What we do know is that he was born in Germany in 1865, emigrated to Chicago at 15 and worked as a commercial painter. He enrolled in the Bromlet School of Art, and later studied at the Art Institute. In 1893, he quit his job, becoming a full-time painter in his studio. His talent was soon recognized, and in the same year, he won the Second Yerkes Prize in the Chicago Society of Artists Exhibition at the Art Institute. The prize was $200, which financed his first trip to California.

He held his first major show in Chicago in 1901 and sold half of the exhibited works—and even one to Frank Lloyd Wright, an early admirer. At this time, due to his training and current artistic trends, he was painting in the Barbizon and Impressionist styles. This was soon to change, when in 1906 he married the artist Julia Bracken and moved to Los Angeles.

Wendt was a natural leader and educator—in 1911 he became President of the California Art Club, a position he would hold for many years. He was instrumental in admitting women to the organization and was key in educating the public. Wendt arranged traveling exhibitions of works to San Francisco and also organized exhibitions at public libraries, bringing in school children from surrounding districts, and holding public nightly lectures around the exhibitions.

In 1918, Wendt built a studio in Laguna Beach and moved there, his wife remaining at their Los Angeles home. He became relatively reclusive, withdrawing from public life. There have been several suggestions as to the reason—it may have been partly due to his German heritage, as the onset of War lead to a wave of anti-German sentiment in America. Another observation was that he suffered from depression for many years, and a final theory was that he was escaping the encroaching industrialization and urban expansion that was destroying the California landscape; perhaps all three were true. In any case, he remained remarkably prolific until the last 10 years of his life, painting only 30 works during that period.

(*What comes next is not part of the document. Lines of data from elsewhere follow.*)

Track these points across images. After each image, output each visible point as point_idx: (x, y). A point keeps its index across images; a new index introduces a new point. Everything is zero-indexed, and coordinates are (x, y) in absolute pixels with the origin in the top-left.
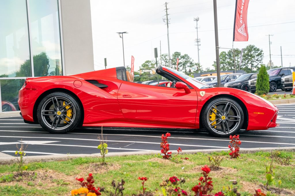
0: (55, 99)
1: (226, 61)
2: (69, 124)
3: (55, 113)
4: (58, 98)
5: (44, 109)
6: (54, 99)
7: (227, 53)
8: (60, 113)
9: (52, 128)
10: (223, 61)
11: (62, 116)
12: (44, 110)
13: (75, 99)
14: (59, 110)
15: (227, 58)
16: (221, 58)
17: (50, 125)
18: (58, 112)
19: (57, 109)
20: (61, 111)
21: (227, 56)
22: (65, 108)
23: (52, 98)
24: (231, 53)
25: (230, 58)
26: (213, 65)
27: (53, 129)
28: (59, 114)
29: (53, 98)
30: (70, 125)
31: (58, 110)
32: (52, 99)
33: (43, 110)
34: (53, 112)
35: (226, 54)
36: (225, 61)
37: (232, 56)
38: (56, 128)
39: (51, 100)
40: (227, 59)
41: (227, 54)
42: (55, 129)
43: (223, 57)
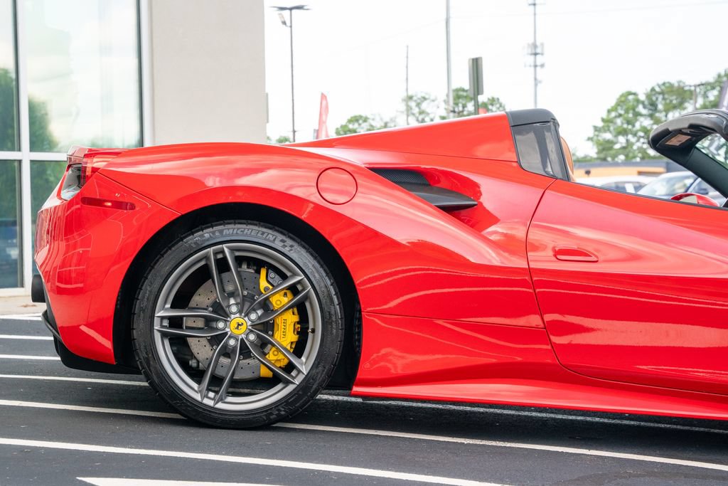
0: (225, 258)
1: (638, 125)
2: (287, 383)
3: (221, 325)
4: (237, 254)
5: (168, 306)
6: (220, 256)
7: (642, 97)
8: (243, 328)
9: (206, 401)
10: (625, 126)
11: (252, 343)
12: (166, 310)
13: (319, 262)
14: (240, 312)
15: (641, 115)
16: (620, 115)
17: (195, 386)
18: (236, 319)
19: (229, 306)
20: (247, 315)
21: (640, 109)
22: (266, 305)
23: (211, 250)
24: (657, 99)
25: (651, 116)
26: (590, 139)
27: (211, 403)
28: (236, 332)
29: (216, 253)
30: (290, 388)
31: (234, 309)
32: (206, 257)
33: (163, 311)
34: (208, 321)
35: (638, 101)
36: (634, 126)
37: (660, 107)
38: (221, 400)
39: (203, 263)
40: (642, 119)
41: (643, 103)
42: (220, 406)
43: (627, 111)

Wendt was a religious man. He was exposed to the Swedenborgian concept that nature was a manifestation of God and that all things in nature correspond to spiritual reality; the artist was simply nature’s interpreter. When looking at Wendt’s paintings, only rarely do we see people, animals, buildings, roads or bridges. Wendt was known to edit out such things, as he believed that tourism and industry were rapidly changing the environment—he felt that land was the central and most important source of human happiness. What we also see is that the sky plays a secondary role in the overall painting, usually taking up less than a third of the canvas—all attention is drawn to the landscape. When viewing a William Wendt painting, we feel, either consciously or unconsciously, a stillness and sense of serenity, simply nature on a grandiose scale.